At present, Burke says there are five REITs that occupy the self-storage space. They account for roughly 18 percent of total self-storage square footage in the United States.

REITs had been acquiring self-storage facilities in mass quantities over the past six years, but that’s changed recently. Partly because their shares have been trading down, and partly because net operating income has been slowing, REITs have slammed the brakes on property acquisition.

This means that private and mom-and-pop investors now have a good opportunity to delve into the self-storage arena.

“As an asset class, self-storage has the potential to generate more income streams than just monthly rent, such as packing materials and truck rentals,” says Rick Sharga, executive vice president at online real estate marketplace Ten-X. “Still, whether you buy and manage a facility yourself or purchase a portfolio and have managers running them for you, self-storage is very much a retail business that is very hands-on.”

Steady cash flow. For investors looking to buy and hold self-storage for the long run, Burke says they can expect a good steady cash flow to result.

Burke warns that self-storage properties are a lot more difficult to run than people typically think. Tenant turnover is high: 7 to 8 percent of customers move out every month, making it a very operationally intensive business.

A “safe” investment. For individual investors looking for an alternative to being a landlord, self-storage is considered a relatively safe real estate asset type with many positive characteristics.

Chief among them is the fact that self-storage is basically the monthly rental of various-sized interior spaces made up of steel walls and a concrete floor – nothing more. Once a renter vacates, the owner or manager can just blow out the space and rent it out again. If the lessee doesn’t pay the rent and doesn’t move out, the contents can be seized under the state’s lien laws and auctioned off, with the proceeds going to the owner of the facility.

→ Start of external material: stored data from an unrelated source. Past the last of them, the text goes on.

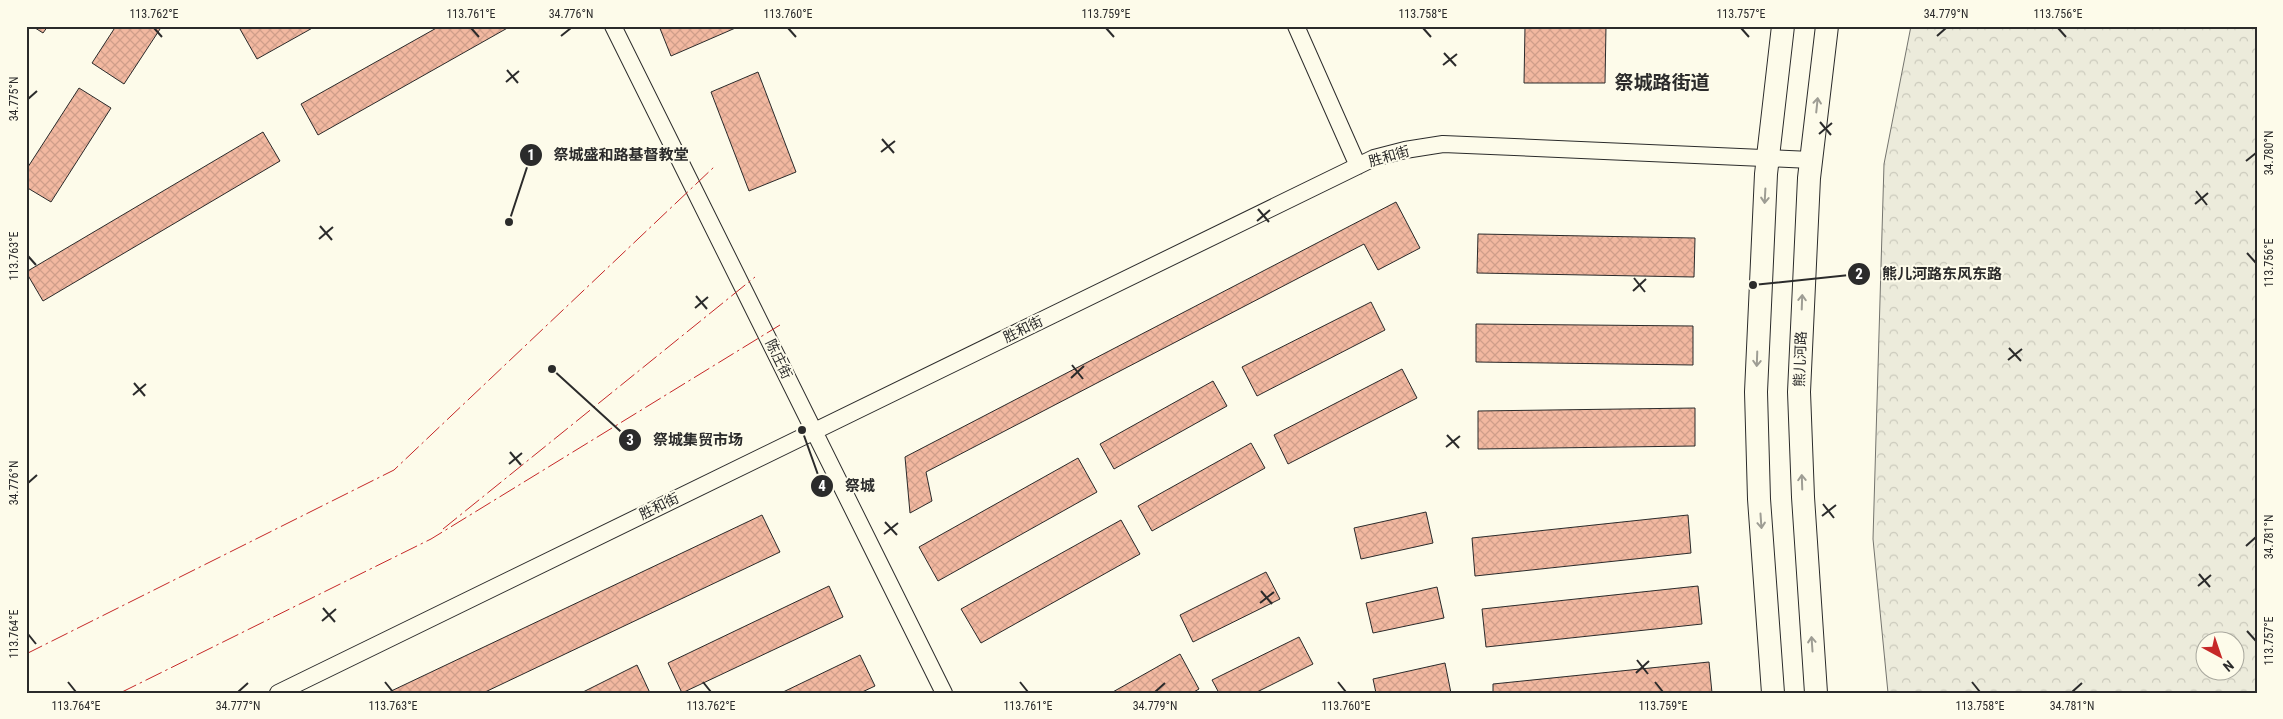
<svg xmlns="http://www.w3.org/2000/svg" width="2283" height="719" viewBox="0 0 2283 719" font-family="'Roboto Condensed','Noto Sans SC',sans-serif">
<defs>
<pattern id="forest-crowns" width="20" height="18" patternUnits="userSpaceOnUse" patternTransform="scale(1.25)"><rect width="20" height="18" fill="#ecebdb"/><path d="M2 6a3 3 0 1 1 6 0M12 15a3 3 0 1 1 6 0" fill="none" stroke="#cbcabc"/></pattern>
<pattern id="building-cross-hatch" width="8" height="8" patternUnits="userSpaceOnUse" patternTransform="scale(1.25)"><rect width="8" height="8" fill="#f2b8a0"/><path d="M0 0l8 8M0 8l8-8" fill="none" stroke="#d09e8a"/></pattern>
</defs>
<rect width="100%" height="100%" fill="#fdfbea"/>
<path fill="url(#forest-crowns)" stroke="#74746e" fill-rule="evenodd" d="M1911,26h346v667h-369l-15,-154 11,-375zM2206,642h30v30h-30z"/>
<path fill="url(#building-cross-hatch)" stroke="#2b2b2b" d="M32,26h16l-5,7z
M116,26h46l-38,58 -32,-21z
M244,26h72l-59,33 -17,-30z
M440,26h71l-193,109 -17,-31z
M659,26h81l-69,30z
M1525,26h81l-1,57h-81z
M758,72l38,100 -47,19 -38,-99z
M79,88l32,20 -60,94 -25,-15v-17z
M263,132l17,29 -237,140 -17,-29z
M1396,202l24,46 -42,22 -14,-26 -438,228 6,29 -22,12 -5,-56z
M1478,234l217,4 -1,39 -217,-4z
M1371,302l14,28 -128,66 -15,-29z
M1476,324l217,2v39l-217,-3z
M1402,369l15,29 -129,66 -14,-29z
M1213,381l14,25 -113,63 -14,-25z
M1695,408v38l-217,3v-38z
M1251,443l14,25 -113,63 -14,-25z
M1078,458l19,34 -159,89 -19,-34z
M1426,512l7,31 -72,16 -7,-31z
M762,515l18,37 -297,141h-96z
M1688,515l3,38 -216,23 -3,-38z
M1121,520l19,34 -159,89 -20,-34z
M1266,572l14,27 -87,43 -13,-27z
M829,586l14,31 -161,76 -14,-30z
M1698,586l4,38 -216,23 -4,-38z
M1437,587l7,31 -71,15 -7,-30z
M1299,637l14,27 -58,29h-36l-7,-13z
M1180,654l19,35 -7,4h-81z
M860,655l15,31 -15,7h-79z
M1709,662l3,31h-219v-9z
M1445,663l6,30h-75l-3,-14z
M637,665l13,28h-69z"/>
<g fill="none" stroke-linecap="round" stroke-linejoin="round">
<g stroke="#2b2b2b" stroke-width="18">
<path id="street" d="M613,26l331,667
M1296,26l62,140
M278,693l1096,-535 31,-8 38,-6 368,16"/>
</g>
<g stroke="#2b2b2b" stroke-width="24">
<path id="secondary" d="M1773,693l-14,-194 -3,-107 10,-218 17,-148
M1816,693l-13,-196 -4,-105 10,-214 18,-152"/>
</g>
<use href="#street" stroke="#fdfbea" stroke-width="16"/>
<use href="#secondary" stroke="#fdfbea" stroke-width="22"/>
<path stroke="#c62828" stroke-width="1" stroke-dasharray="18 4 2.5 4" stroke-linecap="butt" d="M443,529l312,-252
M26,654l368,-184 320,-303
M120,693l311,-154 349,-214"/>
</g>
<defs><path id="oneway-shaft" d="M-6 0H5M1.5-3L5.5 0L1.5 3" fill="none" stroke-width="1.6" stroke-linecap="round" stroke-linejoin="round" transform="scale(1.25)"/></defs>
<g stroke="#9e9d94">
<use href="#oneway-shaft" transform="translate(1817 105) rotate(-84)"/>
<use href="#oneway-shaft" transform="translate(1765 196) rotate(93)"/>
<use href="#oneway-shaft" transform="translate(1802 302) rotate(-88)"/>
<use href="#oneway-shaft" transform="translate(1757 359) rotate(92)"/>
<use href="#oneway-shaft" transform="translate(1802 482) rotate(-92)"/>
<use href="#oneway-shaft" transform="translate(1761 521) rotate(86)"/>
<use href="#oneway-shaft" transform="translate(1812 644) rotate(-94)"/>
</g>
<path fill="none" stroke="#2b2b2b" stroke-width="2" d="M154,28l8,9M471,28l8,9M788,28l8,9M1106,28l8,9M1423,28l8,9M1741,28l8,9M2058,28l8,9M561,36l10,-8M1937,36l9,-8M1444,53l12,13M1443,65l14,-11M507,70l11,13M506,82l13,-11M28,99l9,-8M1820,122l11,13M1819,134l13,-11M882,139l12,14M881,152l14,-11M2246,161l10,-8M2196,191l11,14M2195,204l13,-11M1258,209l11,13M1257,221l13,-11M320,226l12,14M319,239l14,-12M2247,253l9,10M28,256l8,9M1634,278l11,14M1633,291l13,-12M696,296l11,13M695,308l13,-11M2009,348l12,13M2008,360l14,-11M1072,365l11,14M1071,378l13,-12M134,383l11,13M133,395l13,-11M1447,435l12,13M1446,447l14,-11M510,452l11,13M509,464l13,-11M28,483l9,-8M1823,504l11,14M1822,516l14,-11M885,522l12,13M884,534l14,-11M2246,546l10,-9M2199,574l11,13M2198,586l13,-11M1261,591l11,13M1260,603l14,-11M323,608l12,14M322,621l14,-12M2247,631l9,10M28,634l8,10M1637,660l11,14M1636,673l13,-12M68,682l8,10M385,682l8,10M703,682l8,10M1020,682l8,10M1338,682l8,10M1655,682l8,10M1972,682l8,10M238,692l10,-9M1155,692l10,-9M2072,692l10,-9"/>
<g text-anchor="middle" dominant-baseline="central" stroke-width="4" stroke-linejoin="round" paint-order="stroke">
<g font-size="14" fill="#2b2b2b" stroke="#fdfbea">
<text transform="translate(1389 156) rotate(-16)">胜和街</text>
<text transform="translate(1023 329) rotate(-26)">胜和街</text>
<text transform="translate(779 359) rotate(64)">陈庄街</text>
<text transform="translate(1800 359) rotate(-88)">熊儿河路</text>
<text transform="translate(659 506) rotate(-26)">胜和街</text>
</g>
<g font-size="19" font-weight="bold" fill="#2b2b2b" stroke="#fdfbea">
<text x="1662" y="82">祭城路街道</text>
</g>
</g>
<path fill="none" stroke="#2b2b2b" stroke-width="2" d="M509 222L531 155M1753 285L1859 274M552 369L630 440M802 430L822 486"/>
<g fill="#2b2b2b" stroke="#fdfbea" stroke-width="2">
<circle cx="509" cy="222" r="5"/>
<circle cx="1753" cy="285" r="5"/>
<circle cx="552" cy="369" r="5"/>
<circle cx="802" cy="430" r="5"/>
<circle cx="531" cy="155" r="12"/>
<circle cx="1859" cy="274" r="12"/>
<circle cx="630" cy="440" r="12"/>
<circle cx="822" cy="486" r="12"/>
</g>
<g font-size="15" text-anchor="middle" font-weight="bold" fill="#fff">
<text x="531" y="160">1</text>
<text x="1859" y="279">2</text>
<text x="630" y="445">3</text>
<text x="822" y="491">4</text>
</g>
<g font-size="15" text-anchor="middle" font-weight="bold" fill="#2b2b2b" stroke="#fdfbea" stroke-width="4" stroke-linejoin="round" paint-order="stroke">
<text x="621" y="160">祭城盛和路基督教堂</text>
<text x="1942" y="279">熊儿河路东风东路</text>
<text x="698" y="445">祭城集贸市场</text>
<text x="860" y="491">祭城</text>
</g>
<rect width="2283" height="719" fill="none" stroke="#fdfbea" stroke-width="55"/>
<g transform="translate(2220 656) rotate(140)"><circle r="24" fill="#fdfbea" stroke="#a9a89e"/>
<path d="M0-4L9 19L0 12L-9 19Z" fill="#c62828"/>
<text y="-8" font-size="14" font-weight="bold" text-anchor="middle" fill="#2b2b2b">N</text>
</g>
<rect x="28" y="28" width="2228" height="664" fill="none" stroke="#2b2b2b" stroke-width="2"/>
<g font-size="12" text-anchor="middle" fill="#2b2b2b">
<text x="154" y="18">113.762°E</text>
<text x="471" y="18">113.761°E</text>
<text x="571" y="18">34.776°N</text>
<text x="788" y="18">113.760°E</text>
<text x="1106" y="18">113.759°E</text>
<text x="1423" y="18">113.758°E</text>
<text x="1741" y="18">113.757°E</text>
<text x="1946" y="18">34.779°N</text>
<text x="2058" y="18">113.756°E</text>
<text transform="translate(14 99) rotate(-90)" y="4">34.775°N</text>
<text transform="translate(2269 153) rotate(-90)" y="4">34.780°N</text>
<text transform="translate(14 256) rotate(-90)" y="4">113.763°E</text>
<text transform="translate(2269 263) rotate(-90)" y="4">113.756°E</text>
<text transform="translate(14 483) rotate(-90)" y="4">34.776°N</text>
<text transform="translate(2269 537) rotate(-90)" y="4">34.781°N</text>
<text transform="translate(14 634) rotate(-90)" y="4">113.764°E</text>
<text transform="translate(2269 641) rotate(-90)" y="4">113.757°E</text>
<text x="76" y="710">113.764°E</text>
<text x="238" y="710">34.777°N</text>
<text x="393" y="710">113.763°E</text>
<text x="711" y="710">113.762°E</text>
<text x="1028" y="710">113.761°E</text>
<text x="1155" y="710">34.779°N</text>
<text x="1346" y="710">113.760°E</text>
<text x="1663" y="710">113.759°E</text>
<text x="1980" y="710">113.758°E</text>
<text x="2072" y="710">34.781°N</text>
</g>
</svg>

“For the small investor, it’s a safe investment,” says Mark Helm, a self-storage investor, author and coach based in Louisville, Kentucky. “It’s the asset class with the lowest foreclosure rates.”

Long-time investor and coach Scott Meyers, who is based in Fishers, Indiana, switched from single-family homes and apartments to self-storage for several reasons: ease of financing, overall profitability potential and opportunity to increase cash flow and value.

“Self-storage does even better during a recession because people need a place to store their stuff,” Meyers says. “It’s recession-proof and inflation-proof, and you don’t have to worry about folks going bankrupt.”

It’s all about location. Helm estimates that for roughly 64 percent of all owners of U.S. self-storage facilities, it’s the only commercial property they own.

The market for self-storage facilities relies on a number of factors, and chief among them is, of course, location. Helm’s advice for small investors interested in self-storage properties is to look in areas outside the radar of the REITs: 25,000-to-30,000-square-foot properties with room for expansion. Alternatively, he suggests seeking out underutilized or vacant commercial space and re-purposing it.

Meyers recommends that investors start out by looking at facilities in their own backyard.

“You’ll never know what you’ll find until you begin to look,” he says. “Also, consider places you vacation and places you’ve lived before.”

Helm has changed his investment strategy for future purchases.

“Initially we were in the larger cities,” he says. “Now we’re going into some of the second-tier markets, because that’s where the opportunities are.”